Once we were fuelled up we moored again. Shortly after, Paul arrived eager to show us more of Birmingham, but Shane wasn’t up for a walk in the cold, and both he and Shane had existing plans at 2, so we simply had lunch instead. A trip to a local shop netted us some bagels and falafels for lunch, as well as a chance to use a discount coupon!

Once lunch was over, Paul left and Shane was preparing for a video chat, so me and Clare had to make our own plans. I had something in mind already, for the past few days I had felt the call of the Birmingham Sea Life Centre. Like a sailor taken by sirens of myth, I had been called from my boat, lured beyond the safety of my vessel by the alluring call of the denizens of the ocean.

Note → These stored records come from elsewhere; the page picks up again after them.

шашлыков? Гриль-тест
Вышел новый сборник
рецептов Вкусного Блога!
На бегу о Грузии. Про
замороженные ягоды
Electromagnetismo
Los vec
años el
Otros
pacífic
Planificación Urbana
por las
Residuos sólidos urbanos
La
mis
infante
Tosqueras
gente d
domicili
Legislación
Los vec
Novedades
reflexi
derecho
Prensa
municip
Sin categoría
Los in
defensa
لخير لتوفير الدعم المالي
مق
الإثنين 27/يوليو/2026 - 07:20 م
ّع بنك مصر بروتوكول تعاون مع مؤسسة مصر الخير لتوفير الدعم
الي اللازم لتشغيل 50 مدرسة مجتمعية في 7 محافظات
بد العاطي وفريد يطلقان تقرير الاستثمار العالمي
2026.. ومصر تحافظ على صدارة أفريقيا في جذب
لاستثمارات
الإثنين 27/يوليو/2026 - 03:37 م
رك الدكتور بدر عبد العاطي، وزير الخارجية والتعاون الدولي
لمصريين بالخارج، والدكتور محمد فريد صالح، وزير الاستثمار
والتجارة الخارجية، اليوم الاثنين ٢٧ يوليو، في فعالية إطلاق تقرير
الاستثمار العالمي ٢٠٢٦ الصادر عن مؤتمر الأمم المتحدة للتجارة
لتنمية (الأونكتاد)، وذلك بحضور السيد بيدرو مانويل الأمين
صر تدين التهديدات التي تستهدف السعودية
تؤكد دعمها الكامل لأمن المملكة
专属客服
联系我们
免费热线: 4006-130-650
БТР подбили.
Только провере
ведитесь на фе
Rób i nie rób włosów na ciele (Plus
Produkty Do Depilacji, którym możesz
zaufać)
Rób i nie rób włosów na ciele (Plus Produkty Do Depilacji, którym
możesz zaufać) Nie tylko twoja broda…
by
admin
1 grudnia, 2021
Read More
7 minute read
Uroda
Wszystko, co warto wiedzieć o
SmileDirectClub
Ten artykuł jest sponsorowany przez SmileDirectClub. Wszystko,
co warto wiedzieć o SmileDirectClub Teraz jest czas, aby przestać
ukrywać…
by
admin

The first creatures we found weren’t fish, but birds! Penguins waddled and swam, and some nice windows positioned so they were partly above water and partly below offered a great view of them whether on land or sea.

Penguins swimming in their enclosure
Birds of a feather swim together

Further in we saw fish of many kinds. At the side of one tank was a tiny tunnel, suited in size for children, and marked  with a sign requesting one family group go in at a time. While we could have walked around the tank and continued our tour, we weren’t one to disobey a sign and crawled through the tunnel, which gave a unique and close up view of the fish within. A note of confusion was that there were many more types of fish than signs identifying the species, so what some of them were a mystery. Some weren’t however, like the unmistakable (once you read the info board) leopard moray.

Moray Eel
♫If an eel hunts at night; And has spots black and white; That’s a moray!♫
Fish of various kinds
Fish, many of unknown species

Further into the aquarium we didn’t find the octopus, as its ability to camouflage itself and squeeze into tiny spaces allowed it to elude our sight. An otter however did not escape a sea otter in fact, very large and very cute. Unfortunately gone from sight again before I could snap a picture. A particularly entertaining sight was the garden eels, which are thin as pencils and burrow in the sand, popping their heads up to stare at you through the glass.

Garden eels
“What are you looking at?” – Garden eels pop up from the sand

Not far from the tiny eels were a number of turtles with surprisingly long necks, I always thought of them of a creature of very little neck, but this proved us wrong.

Turtle with a long neck
Sticking your neck out

It was at this time that my phone’s batteries died, sadly leaving me unable to share the rest of my trip through photos with the blog. A pity, as there were many more sights worth snapping. We passed by a different window in the otter’s enclosure. We stared in awe and nervousness at the trailing tendrils of jellyfish.

Descending in a lift we encountered the most spectacular part of the tour, an underwater tunnel, with even a section where the floor was transparent and fish swam below, which gave us a spectacular close up view of guitarfish, sharks, and huge sea turtles among others. The whole experience reminded me of the local aquarium back in Edinburgh and filled me with childlike joy.

With that, our trip to the aquarium was over, and we made our way back towards Barty. Shane was still on a call, so Clare took me to the Roundhouse, a horseshoe-shaped building that used to host many horses when they were needed to pull carts. They had interesting exhibits on horses, history, and an exhibition about night shift workers  past and present, it was enlightening and shone a spotlight (or streetlight) on an important and overlooked group of people.

All in all our day was educational and very enjoyable. All that was left was to return to Bartimaeus for tea (where Shane was feeling better than earlier and done with his call) and plan our next steps.